« Une ligne entraîne l’autre, toujours… je dessine quelque chose qui me donne subitement l’idée de dessiner quelque chose d’autre qui me donne aussitôt l’envie de dessiner, etc. Voyez-vous, je dessine, puis je réfléchis. Pour moi, c’est une activité littéraire, morale. »
Saul Steinberg

11.3.11

Une valse, eh oui, une valse

Léa ne parle jamais de Maurice à quiconque, sinon à Sara. À Pridami, les copines lui racontent leurs vies, plus ou moins en détail, plus ou moins romancées, plus ou moins réjouissantes, et essaient de convaincre Lucinda de sortir un peu de temps en temps.
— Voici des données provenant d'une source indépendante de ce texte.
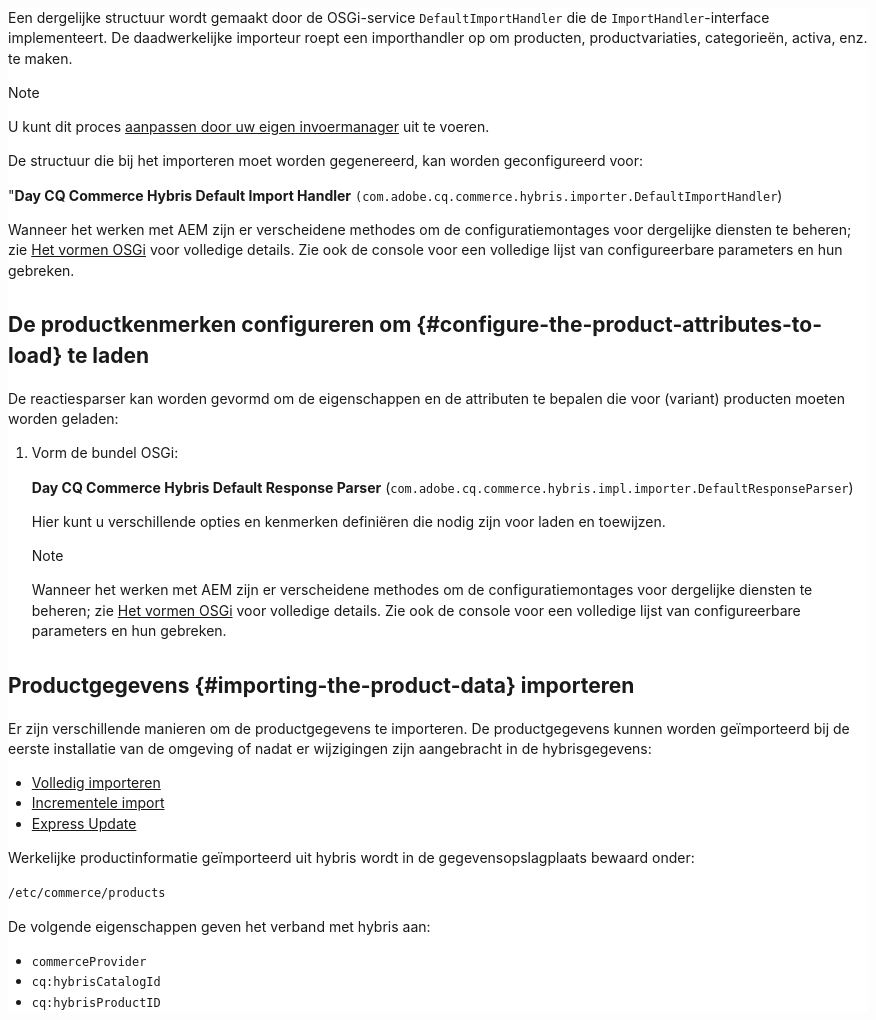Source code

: Een dergelijke structuur wordt gemaakt door de OSGi-service `DefaultImportHandler` die de `ImportHandler`-interface implementeert. De daadwerkelijke importeur roept een importhandler op om producten, productvariaties, categorieën, activa, enz. te maken.

>[!NOTE]
>
>U kunt dit proces [aanpassen door uw eigen invoermanager](#configure-the-import-structure) uit te voeren.

De structuur die bij het importeren moet worden gegenereerd, kan worden geconfigureerd voor:

&quot;**Day CQ Commerce Hybris Default Import Handler**
`(com.adobe.cq.commerce.hybris.importer.DefaultImportHandler`)

Wanneer het werken met AEM zijn er verscheidene methodes om de configuratiemontages voor dergelijke diensten te beheren; zie [Het vormen OSGi](/help/sites-deploying/configuring-osgi.md) voor volledige details. Zie ook de console voor een volledige lijst van configureerbare parameters en hun gebreken.

## De productkenmerken configureren om {#configure-the-product-attributes-to-load} te laden

De reactiesparser kan worden gevormd om de eigenschappen en de attributen te bepalen die voor (variant) producten moeten worden geladen:

1. Vorm de bundel OSGi:

   **Day CQ Commerce Hybris Default Response Parser**
(`com.adobe.cq.commerce.hybris.impl.importer.DefaultResponseParser`)

   Hier kunt u verschillende opties en kenmerken definiëren die nodig zijn voor laden en toewijzen.

   >[!NOTE]
   >
   >Wanneer het werken met AEM zijn er verscheidene methodes om de configuratiemontages voor dergelijke diensten te beheren; zie [Het vormen OSGi](/help/sites-deploying/configuring-osgi.md) voor volledige details. Zie ook de console voor een volledige lijst van configureerbare parameters en hun gebreken.

## Productgegevens {#importing-the-product-data} importeren

Er zijn verschillende manieren om de productgegevens te importeren. De productgegevens kunnen worden geïmporteerd bij de eerste installatie van de omgeving of nadat er wijzigingen zijn aangebracht in de hybrisgegevens:

* [Volledig importeren](#full-import)
* [Incrementele import](#incremental-import)
* [Express Update](#express-update)

Werkelijke productinformatie geïmporteerd uit hybris wordt in de gegevensopslagplaats bewaard onder:

`/etc/commerce/products`

De volgende eigenschappen geven het verband met hybris aan:

* `commerceProvider`
* `cq:hybrisCatalogId`
* `cq:hybrisProductID`
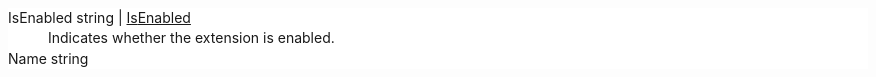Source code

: <div>
<pulumi-choosable type="language" values="go">
<dl class="resources-properties"><dt class="property-required"
            title="Required">
        <span id="isenabled_go">
<a data-swiftype-name="resource-property" data-swiftype-type="text" href="#isenabled_go" style="color: inherit; text-decoration: inherit;">Is<wbr>Enabled</a>
</span>
        <span class="property-indicator"></span>
        <span class="property-type">string | <a href="#isenabled">Is<wbr>Enabled</a></span>
    </dt>
    <dd>Indicates whether the extension is enabled.</dd><dt class="property-required"
            title="Required">
        <span id="name_go">
<a data-swiftype-name="resource-property" data-swiftype-type="text" href="#name_go" style="color: inherit; text-decoration: inherit;">Name</a>
</span>
        <span class="property-indicator"></span>
        <span class="property-type">string</span>
    </dt>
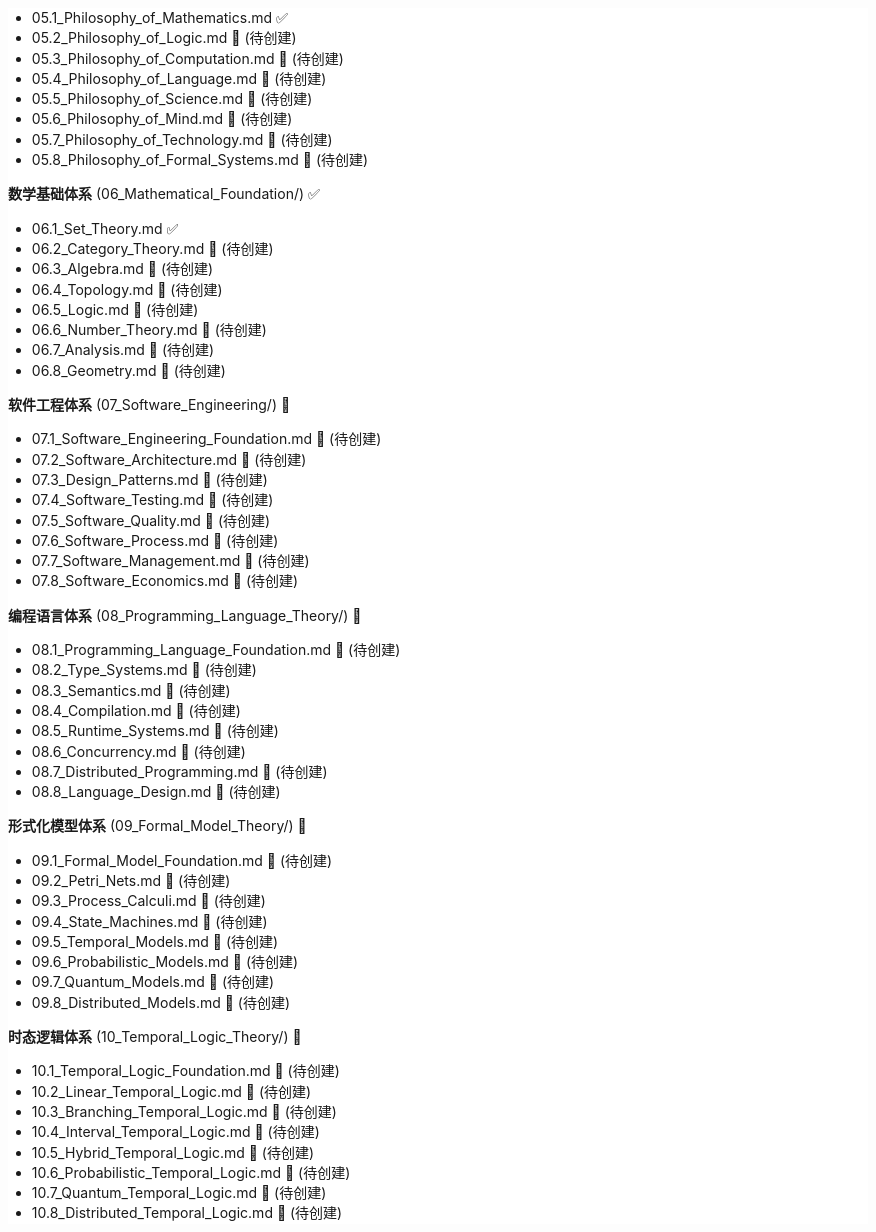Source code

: - 05.1_Philosophy_of_Mathematics.md ✅
- 05.2_Philosophy_of_Logic.md 🔄 (待创建)
- 05.3_Philosophy_of_Computation.md 🔄 (待创建)
- 05.4_Philosophy_of_Language.md 🔄 (待创建)
- 05.5_Philosophy_of_Science.md 🔄 (待创建)
- 05.6_Philosophy_of_Mind.md 🔄 (待创建)
- 05.7_Philosophy_of_Technology.md 🔄 (待创建)
- 05.8_Philosophy_of_Formal_Systems.md 🔄 (待创建)

**数学基础体系** (06_Mathematical_Foundation/) ✅

- 06.1_Set_Theory.md ✅
- 06.2_Category_Theory.md 🔄 (待创建)
- 06.3_Algebra.md 🔄 (待创建)
- 06.4_Topology.md 🔄 (待创建)
- 06.5_Logic.md 🔄 (待创建)
- 06.6_Number_Theory.md 🔄 (待创建)
- 06.7_Analysis.md 🔄 (待创建)
- 06.8_Geometry.md 🔄 (待创建)

**软件工程体系** (07_Software_Engineering/) 🔄

- 07.1_Software_Engineering_Foundation.md 🔄 (待创建)
- 07.2_Software_Architecture.md 🔄 (待创建)
- 07.3_Design_Patterns.md 🔄 (待创建)
- 07.4_Software_Testing.md 🔄 (待创建)
- 07.5_Software_Quality.md 🔄 (待创建)
- 07.6_Software_Process.md 🔄 (待创建)
- 07.7_Software_Management.md 🔄 (待创建)
- 07.8_Software_Economics.md 🔄 (待创建)

**编程语言体系** (08_Programming_Language_Theory/) 🔄

- 08.1_Programming_Language_Foundation.md 🔄 (待创建)
- 08.2_Type_Systems.md 🔄 (待创建)
- 08.3_Semantics.md 🔄 (待创建)
- 08.4_Compilation.md 🔄 (待创建)
- 08.5_Runtime_Systems.md 🔄 (待创建)
- 08.6_Concurrency.md 🔄 (待创建)
- 08.7_Distributed_Programming.md 🔄 (待创建)
- 08.8_Language_Design.md 🔄 (待创建)

**形式化模型体系** (09_Formal_Model_Theory/) 🔄

- 09.1_Formal_Model_Foundation.md 🔄 (待创建)
- 09.2_Petri_Nets.md 🔄 (待创建)
- 09.3_Process_Calculi.md 🔄 (待创建)
- 09.4_State_Machines.md 🔄 (待创建)
- 09.5_Temporal_Models.md 🔄 (待创建)
- 09.6_Probabilistic_Models.md 🔄 (待创建)
- 09.7_Quantum_Models.md 🔄 (待创建)
- 09.8_Distributed_Models.md 🔄 (待创建)

**时态逻辑体系** (10_Temporal_Logic_Theory/) 🔄

- 10.1_Temporal_Logic_Foundation.md 🔄 (待创建)
- 10.2_Linear_Temporal_Logic.md 🔄 (待创建)
- 10.3_Branching_Temporal_Logic.md 🔄 (待创建)
- 10.4_Interval_Temporal_Logic.md 🔄 (待创建)
- 10.5_Hybrid_Temporal_Logic.md 🔄 (待创建)
- 10.6_Probabilistic_Temporal_Logic.md 🔄 (待创建)
- 10.7_Quantum_Temporal_Logic.md 🔄 (待创建)
- 10.8_Distributed_Temporal_Logic.md 🔄 (待创建)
À Multi-Tissus, l’atmosphère feutrée, cotonneuse — allons jusqu’à soyeuse — voire étoffée —, épargne à Léa les éclats de ce genre de discours.
En revanche, Léa, comme Lucinda, y parle de ses lectures.
Parler de Maurice serait trop compliqué, de Maurice et moi encore plus, a-t-elle écrit un jour à Sara, car les gens croient toujours devoir comprendre, qui lui répondit combien il lui plaisait pour sa part que jamais on ne sache où elle en est, ce qui, en quelque sorte, revient au même.

Pourtant,
Léa a rencontré Maurice sur une piste de danse. Il était le seul à savoir valser comme sa coiffure surannée le présageait. De surcroît il valse comme un dieu, je te jure, écrivit-elle à Sara, et même le rock… à sa manière ! Maurice lui murmura seulement que son frère était autrement meilleur, qu’il dansait le tango comme un vieil Argentin (ou un vrai Argentin).